The 7.20 train to Manchester

 

I was able to do some more spot checks on the capacity issue on railways to Manchester when going to conference.

I caught a later train than I usually do to go to Manchester. The 7.20 you might have thought would be one of the busiest, getting you into Manchester in good  time for a 10 o clock meeting.  When we left Euston over half the seats in the Standard class carriage and  70% of the seats in the 1st class carriage where I counted   were empty. The proportion empty rose  at Milton Keynes, the first stop on the route, and stayed that way for the rest of the journey. That was despite the Conservative conference which must have  created some extra demand.

The other carriages on the train seemed similarly populated to the ones where I counted. Coming home on the 9.15pm  most seats in Standard were empty, with around 90% of the first class seats empty  in a carriage where I counted.     Tickets were checked both  before getting onto the platform on the way to Manchester, and again on the train  just as we pulled out of Euston. Tickets were not checked on  the way back.

When I try and get on a commuter train at Reading or Wokingham during the morning peak we have a real capacity problem. I went to a reception with the  train operating companies at conference, and talked to them about the priorities I draw from these experiences. We need to boost capacity on popular routes at popular times. The main capacity problems seem to be on commuter routes into major cities.  Once again I did not experience any capacity problem on trains out of Euston,  or back to Euston.

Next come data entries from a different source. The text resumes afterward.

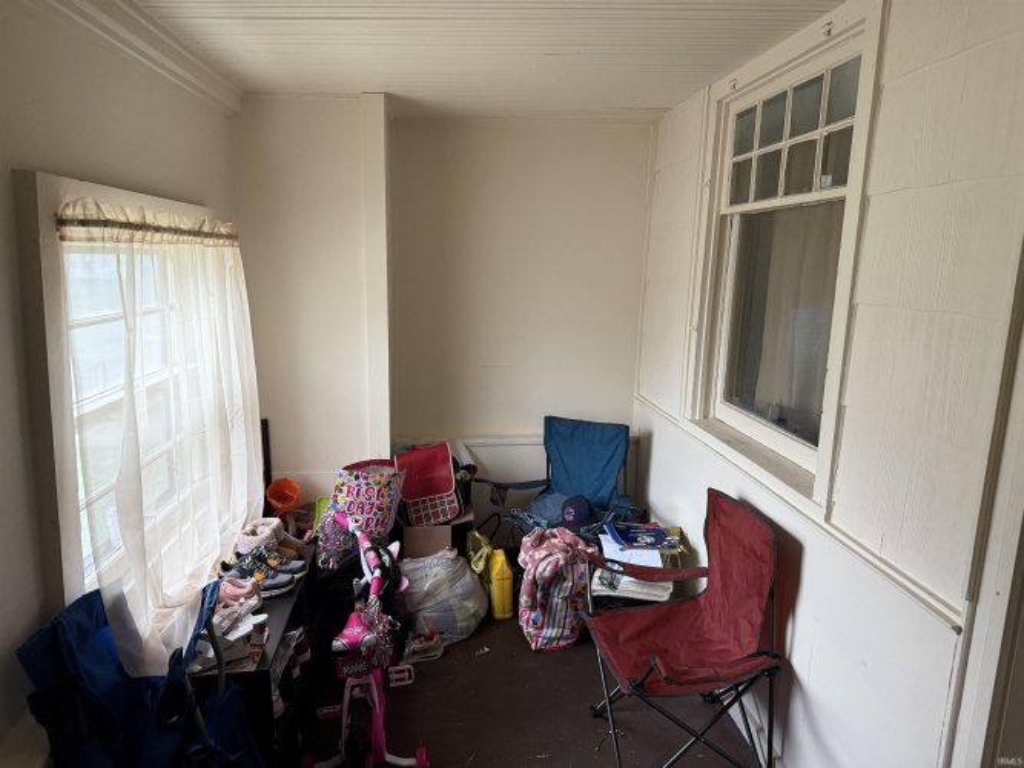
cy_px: 384
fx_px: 710
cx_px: 512
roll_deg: -0.6
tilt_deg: -10.7
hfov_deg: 71.6
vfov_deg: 56.8
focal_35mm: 24
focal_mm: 6.76
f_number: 1.78
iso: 320
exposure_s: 1/60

It will be interesting to see if Labour’s reshuffle heralds a change of their view on HS2. The new Shadow Transport Secretary is not such a keen advocate, and I hear the Shadow Treasury team do think they would like to get  their hands on the £50bn in the books for HS2. The fact that it will all be borrowed would not put them off proposing spending it in some different way if they do decide as a matter of Shadow policy to ditch the grand project a Labour government started.